Thanksgiving calls for the gift of an extra class-free Wednesday

By Reed Thornburg     11/15/12 6:00pm

Next Thursday marks my favorite holiday of the year. Thanksgiving is a day set aside for excused gluttony. Last year, however, my favorite holiday proved more of a hassle than anything else. The reason: Rice's insistence on lying to itself as an institution.

The Office of the Registrar marks the Wednesday before Thanksgiving as an official day of class, but professors and teachers rarely observe this fact. Last year, only one of my classes met, and it was attended by a total of three students out of the 50 regular attendees. Rice needs to accept the reality of this situation and cancel classes on the Wednesday before Thanksgiving break.

If every student lived in Houston or a nearby suburb, asking them to attend class on this Wednesday would be a completely reasonable demand. The short ride home would not greatly affect the break or the Thanksgiving holiday. Yet Rice is an increasingly cosmopolitan university, and students use the word "home" to mean places all over the world. Under the current official calendar, the only feasible travel times are late Wednesday night and on Thanksgiving itself. With class officially resuming Monday, this means students with any amount of air travel will likely only spend two full days at home. The current system places an additional burden on students not from nearby locations and forces such students to either accept a short break or miss class. Most choose the latter.



Even if students feel their $50,000 cost of attendance warrants that extra day of class, professors cancel classes that day with such regularity it is as if the break extends to Wednesday anyway. The missed day could even be replaced by a date students and professors alike will actually attend at the beginning or end of the semester.

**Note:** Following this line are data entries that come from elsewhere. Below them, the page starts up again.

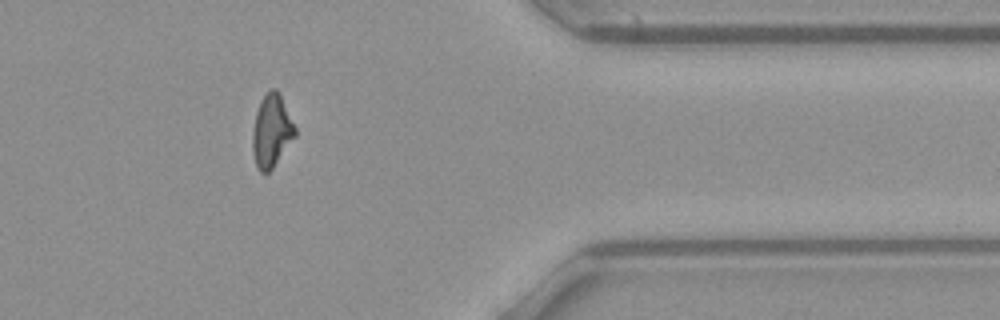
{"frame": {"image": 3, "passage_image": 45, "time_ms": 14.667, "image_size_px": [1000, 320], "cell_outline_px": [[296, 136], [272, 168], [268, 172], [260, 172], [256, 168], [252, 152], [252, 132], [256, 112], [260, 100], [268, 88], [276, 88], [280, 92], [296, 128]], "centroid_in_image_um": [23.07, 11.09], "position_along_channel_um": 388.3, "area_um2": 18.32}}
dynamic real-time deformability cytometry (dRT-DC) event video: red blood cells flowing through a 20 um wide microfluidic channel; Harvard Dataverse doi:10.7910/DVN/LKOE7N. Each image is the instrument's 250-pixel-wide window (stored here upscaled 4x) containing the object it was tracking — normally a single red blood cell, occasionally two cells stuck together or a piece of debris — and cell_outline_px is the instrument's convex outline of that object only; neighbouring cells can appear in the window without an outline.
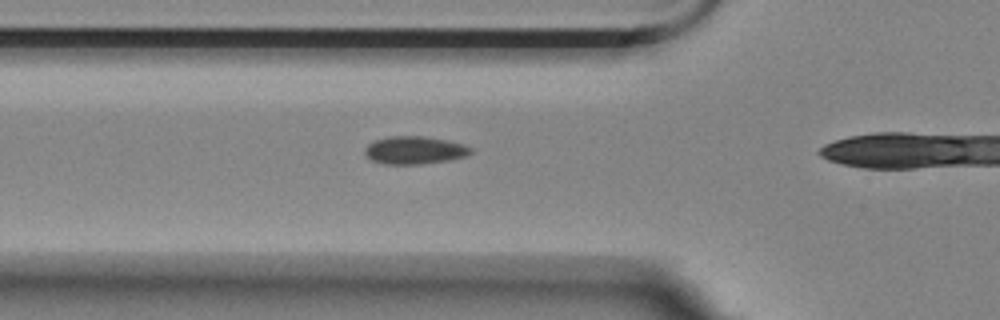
{"species": "Egyptian fruit bat (a non-hibernating species)", "species_latin": "Rousettus aegyptiacus", "temperature_condition": "room temperature", "stored_images_in_passage": 37, "camera_frame_rate_fps": 3000, "um_per_image_px": 0.085, "animal": {"sex": "female"}, "frame": {"image": 1, "passage_image": 12, "time_ms": 3.667, "image_size_px": [1000, 320], "cell_outline_px": [[472, 152], [468, 156], [448, 160], [420, 164], [384, 164], [372, 160], [364, 152], [364, 148], [368, 144], [376, 140], [388, 136], [424, 136], [444, 140], [460, 144], [472, 148]], "centroid_in_image_um": [35.22, 12.77], "position_along_channel_um": 90.6, "area_um2": 16.99}}
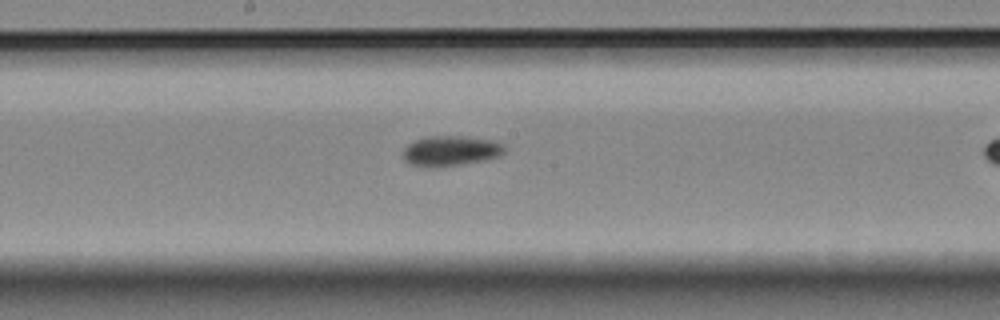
{"frame": {"image": 2, "passage_image": 22, "time_ms": 7.0, "image_size_px": [1000, 320], "cell_outline_px": [[504, 152], [500, 156], [484, 160], [464, 164], [436, 168], [424, 168], [408, 164], [404, 160], [404, 148], [408, 144], [416, 140], [428, 136], [464, 136], [492, 140], [504, 144]], "centroid_in_image_um": [38.29, 12.84], "position_along_channel_um": 209.9, "area_um2": 18.15}}
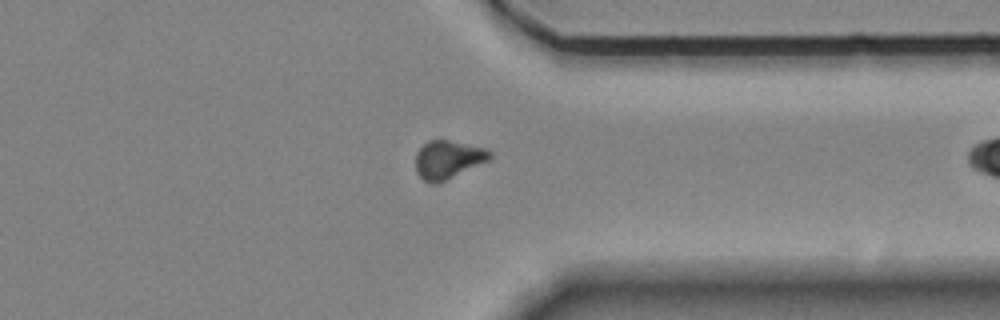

The real issue behind the current schedule is the widespread inconsistency. Some professors cover important material, whereas others cancel class entirely, and students are forced to make plans without knowing in advance. The result is an official policy that is regularly but unpredictably disregarded. Rice should both understand this reality and make a change to its existing policy to reflect or address the situation. Even requiring professors to actually hold class on Wednesday would provide consistency, but that option still isolates students with extended travel. The best option is to cancel class and accept the date as travel period.

Although the fact remains that the repeated breaking of a rule is not a valid reason to dismiss it, in this instance, the noncompliance is justified. It is simply unreasonable to expect students to attend class when implicit travel already cuts into the break and a majority of classes will not meet regardless. If the university's hired professors cancel class with such regularity, then why not standardize the cancellations from the top down?

 

Reed Thornburg is the features editor and a Hanszen College sophomore.